====== Source ======

# Tank Stand



## Sacrifice (Sep 24, 2006)

I'll let the vid do most of the talking here. Ignore the background noise, lil bro was over at the house and playing some Black Ops














So what do you think, should I be concerned? Obviously the tank is going to be sitting on wood, but the wood is overhanging the supports under it.


----------



## Piranha_man (Jan 29, 2005)

Looks fine to me...

I'd go for it...


----------



## maknwar (Jul 16, 2007)

You have 3 sides supported. It should be fine.


----------



## HGI (Oct 27, 2009)

Can you move that top sheet of plywood? If you can I would center it on the base of the stand so the tank hangs evenly off the edge of the base, regardless it will be fine just make sure it's level and put a sheet of Styrofoam underneath the tank if your really concerned.

====== Supplied data ======

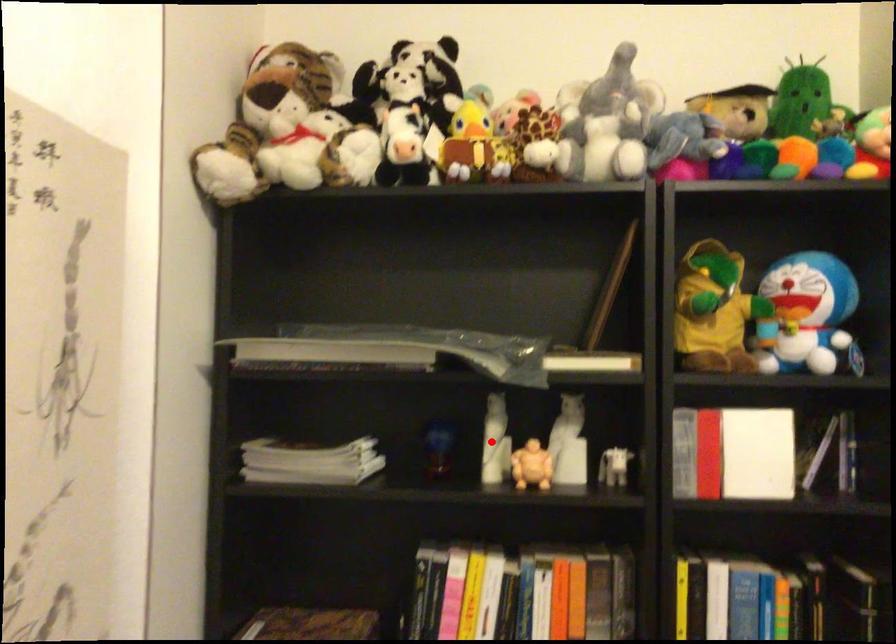
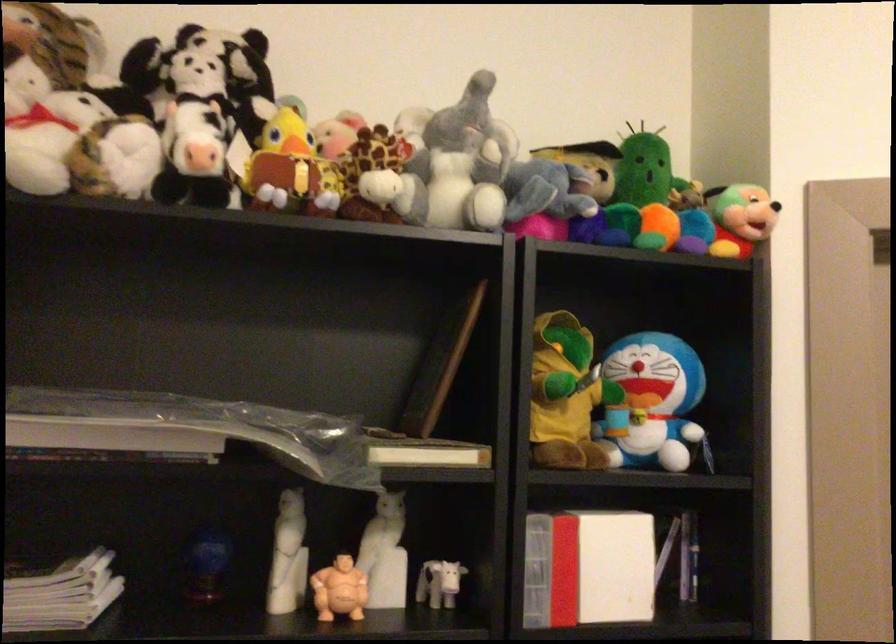
Where in the second image is the point corresponding to the highlighted location from the first image?

(288, 556)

======

» Instruction
Pick up the forum thread about the tank stand after its last post and write what comes next.

» Task result
----------



## Zip (Apr 17, 2005)

I think you're fine for an aquarium of that size.


----------



## Johnny_Zanni (Nov 8, 2009)




----------



## Sylar_92 (Dec 15, 2010)

The support is good enough since all the wieght is dispursed on the top peice.


----------



## Uncle Jesse (Feb 18, 2007)

I had a 55 that was on a stand like that for over 3 years. Except it hung over on all sides about 2 inches. I think you are good. If you are worried you could always set it up outside first to test it.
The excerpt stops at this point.